Thursday, May 10, 2018

Searching public notices nets this reporter big stories

Jim Lockwood
Public notices may seem dry, but they can provide leads to good stories. Jim Lockwood, a reporter at the Scranton Times-Tribune, has won numerous awards for stories he wrote after discovering their genesis in public notices, from estate sales, meeting notices and sheriff's sales of property confiscated in drug seizures. He began searching public notices and clipping out interesting ones as a young reporter in New Jersey, a practice he continues today.

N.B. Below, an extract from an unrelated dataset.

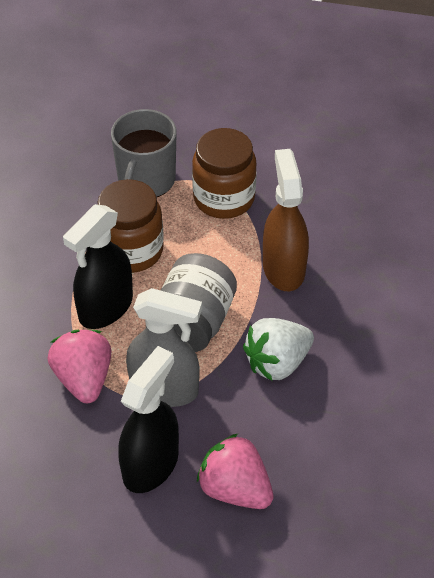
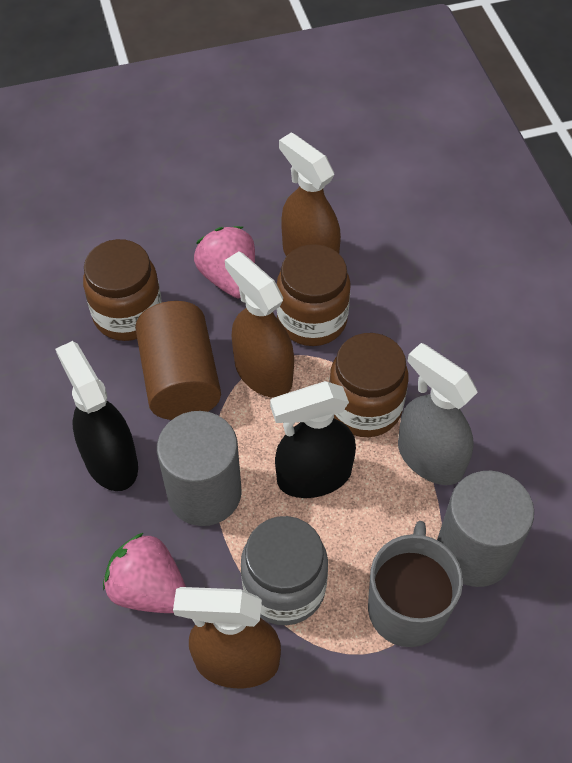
brown cylinder: 0 -> 1
brown jar: 2 -> 3
brown spray bottle: 1 -> 3
grey cylinder: 0 -> 2
white strawberry: 1 -> 0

"Reading public notices for story ideas is a skill Lockwood has acquired through years of practice. He can look at most notices and tell, at a glance, if they hold a key to unlocking a good story," Teri Saylor writes for the Public Notice Resource Center. "Lockwood’s sharp eyes and skilled follow-up have earned him several prestigious awards over the years, including PNRC’s Public Notice Journalism Award in 2015, and every public notice award in the Pennsylvania NewsMedia Association’s annual journalism contest since that category was opened in 2014."

And this year he won first place in PNA's contest, and honorable mention in the PNRC competition, for his coverage of municipal issues discovered in the Times-Tribune's public notices. "The notices inspired extensive reporting on a variety of topics including the municipal budget, a delinquent-tax sale affecting 1,900 properties, local government plans to divert federal money allocated for a bridge repair to a variety of street paving projects, and one of his favorites — the sale of the local sewer authority to a water company," Saylor reports.

Some officials complain that public notices are too expensive, and are trying to get state legislatures to cut back on them. Lockwood notes that Scranton taxpayers benefited when the city was forced to publish a list of delinquent tax bills. The city had failed to published them for years, so the notice took up 10 pages. Because people don't like seeing their names in print for delinquent taxes, they're more likely to pay up, Lockwood said. That means fewer people owe delinquent taxes, the city has to spend less on publishing notices, and gets more revenue from back taxes. "It's a great return on their investment," Lockwood told Saylor.